▸ **Work to do**: Quote every one of the following items word for word, with nothing changed, added, or left out.

(Data items)
— start —
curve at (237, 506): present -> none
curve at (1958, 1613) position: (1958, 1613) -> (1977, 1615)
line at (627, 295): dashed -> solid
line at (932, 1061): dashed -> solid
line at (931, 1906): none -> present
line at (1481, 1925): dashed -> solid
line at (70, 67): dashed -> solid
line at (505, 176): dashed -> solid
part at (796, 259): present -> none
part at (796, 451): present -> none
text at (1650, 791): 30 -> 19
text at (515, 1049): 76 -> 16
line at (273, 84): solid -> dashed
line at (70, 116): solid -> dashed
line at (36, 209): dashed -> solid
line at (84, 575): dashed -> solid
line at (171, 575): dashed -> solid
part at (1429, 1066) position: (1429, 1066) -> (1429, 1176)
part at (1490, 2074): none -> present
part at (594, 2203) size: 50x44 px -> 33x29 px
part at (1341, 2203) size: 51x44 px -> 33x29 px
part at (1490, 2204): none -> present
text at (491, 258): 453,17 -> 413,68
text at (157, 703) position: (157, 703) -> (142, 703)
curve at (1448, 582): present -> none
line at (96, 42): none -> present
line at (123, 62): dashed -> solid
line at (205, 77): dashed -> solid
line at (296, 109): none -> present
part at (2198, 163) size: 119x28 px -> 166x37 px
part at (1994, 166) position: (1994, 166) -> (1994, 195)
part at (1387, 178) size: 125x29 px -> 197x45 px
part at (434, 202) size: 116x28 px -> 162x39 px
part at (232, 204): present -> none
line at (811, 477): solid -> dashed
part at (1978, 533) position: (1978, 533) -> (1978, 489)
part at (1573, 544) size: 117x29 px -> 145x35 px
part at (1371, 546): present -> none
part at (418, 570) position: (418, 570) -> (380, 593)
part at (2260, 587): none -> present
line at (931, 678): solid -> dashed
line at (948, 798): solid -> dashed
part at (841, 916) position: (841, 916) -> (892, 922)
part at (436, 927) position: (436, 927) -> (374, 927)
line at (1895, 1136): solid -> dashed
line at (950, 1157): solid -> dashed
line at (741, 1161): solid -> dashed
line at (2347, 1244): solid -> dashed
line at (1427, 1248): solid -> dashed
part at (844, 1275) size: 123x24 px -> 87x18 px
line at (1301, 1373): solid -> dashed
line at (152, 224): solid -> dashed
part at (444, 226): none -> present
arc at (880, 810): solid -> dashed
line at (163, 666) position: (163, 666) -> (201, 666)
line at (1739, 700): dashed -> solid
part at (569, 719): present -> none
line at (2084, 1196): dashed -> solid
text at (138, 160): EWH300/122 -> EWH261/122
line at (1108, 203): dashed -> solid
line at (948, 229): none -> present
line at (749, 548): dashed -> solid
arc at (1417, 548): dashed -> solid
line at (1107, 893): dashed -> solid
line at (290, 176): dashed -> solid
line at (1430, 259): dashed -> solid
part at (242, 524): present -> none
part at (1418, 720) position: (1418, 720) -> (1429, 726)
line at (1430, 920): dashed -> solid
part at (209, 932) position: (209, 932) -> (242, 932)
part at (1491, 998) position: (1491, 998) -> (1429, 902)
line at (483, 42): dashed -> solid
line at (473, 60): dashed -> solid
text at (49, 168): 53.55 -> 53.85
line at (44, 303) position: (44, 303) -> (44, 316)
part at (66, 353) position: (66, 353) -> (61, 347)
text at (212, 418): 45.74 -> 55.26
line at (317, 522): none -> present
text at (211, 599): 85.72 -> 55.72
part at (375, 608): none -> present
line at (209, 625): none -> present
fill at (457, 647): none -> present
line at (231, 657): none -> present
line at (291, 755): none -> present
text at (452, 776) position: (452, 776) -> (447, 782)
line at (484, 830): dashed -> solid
— end —
▸ **Answer for this exercise**:
curve at (237, 506): present -> none
curve at (1958, 1613) position: (1958, 1613) -> (1977, 1615)
line at (627, 295): dashed -> solid
line at (932, 1061): dashed -> solid
line at (931, 1906): none -> present
line at (1481, 1925): dashed -> solid
line at (70, 67): dashed -> solid
line at (505, 176): dashed -> solid
part at (796, 259): present -> none
part at (796, 451): present -> none
text at (1650, 791): 30 -> 19
text at (515, 1049): 76 -> 16
line at (273, 84): solid -> dashed
line at (70, 116): solid -> dashed
line at (36, 209): dashed -> solid
line at (84, 575): dashed -> solid
line at (171, 575): dashed -> solid
part at (1429, 1066) position: (1429, 1066) -> (1429, 1176)
part at (1490, 2074): none -> present
part at (594, 2203) size: 50x44 px -> 33x29 px
part at (1341, 2203) size: 51x44 px -> 33x29 px
part at (1490, 2204): none -> present
text at (491, 258): 453,17 -> 413,68
text at (157, 703) position: (157, 703) -> (142, 703)
curve at (1448, 582): present -> none
line at (96, 42): none -> present
line at (123, 62): dashed -> solid
line at (205, 77): dashed -> solid
line at (296, 109): none -> present
part at (2198, 163) size: 119x28 px -> 166x37 px
part at (1994, 166) position: (1994, 166) -> (1994, 195)
part at (1387, 178) size: 125x29 px -> 197x45 px
part at (434, 202) size: 116x28 px -> 162x39 px
part at (232, 204): present -> none
line at (811, 477): solid -> dashed
part at (1978, 533) position: (1978, 533) -> (1978, 489)
part at (1573, 544) size: 117x29 px -> 145x35 px
part at (1371, 546): present -> none
part at (418, 570) position: (418, 570) -> (380, 593)
part at (2260, 587): none -> present
line at (931, 678): solid -> dashed
line at (948, 798): solid -> dashed
part at (841, 916) position: (841, 916) -> (892, 922)
part at (436, 927) position: (436, 927) -> (374, 927)
line at (1895, 1136): solid -> dashed
line at (950, 1157): solid -> dashed
line at (741, 1161): solid -> dashed
line at (2347, 1244): solid -> dashed
line at (1427, 1248): solid -> dashed
part at (844, 1275) size: 123x24 px -> 87x18 px
line at (1301, 1373): solid -> dashed
line at (152, 224): solid -> dashed
part at (444, 226): none -> present
arc at (880, 810): solid -> dashed
line at (163, 666) position: (163, 666) -> (201, 666)
line at (1739, 700): dashed -> solid
part at (569, 719): present -> none
line at (2084, 1196): dashed -> solid
text at (138, 160): EWH300/122 -> EWH261/122
line at (1108, 203): dashed -> solid
line at (948, 229): none -> present
line at (749, 548): dashed -> solid
arc at (1417, 548): dashed -> solid
line at (1107, 893): dashed -> solid
line at (290, 176): dashed -> solid
line at (1430, 259): dashed -> solid
part at (242, 524): present -> none
part at (1418, 720) position: (1418, 720) -> (1429, 726)
line at (1430, 920): dashed -> solid
part at (209, 932) position: (209, 932) -> (242, 932)
part at (1491, 998) position: (1491, 998) -> (1429, 902)
line at (483, 42): dashed -> solid
line at (473, 60): dashed -> solid
text at (49, 168): 53.55 -> 53.85
line at (44, 303) position: (44, 303) -> (44, 316)
part at (66, 353) position: (66, 353) -> (61, 347)
text at (212, 418): 45.74 -> 55.26
line at (317, 522): none -> present
text at (211, 599): 85.72 -> 55.72
part at (375, 608): none -> present
line at (209, 625): none -> present
fill at (457, 647): none -> present
line at (231, 657): none -> present
line at (291, 755): none -> present
text at (452, 776) position: (452, 776) -> (447, 782)
line at (484, 830): dashed -> solid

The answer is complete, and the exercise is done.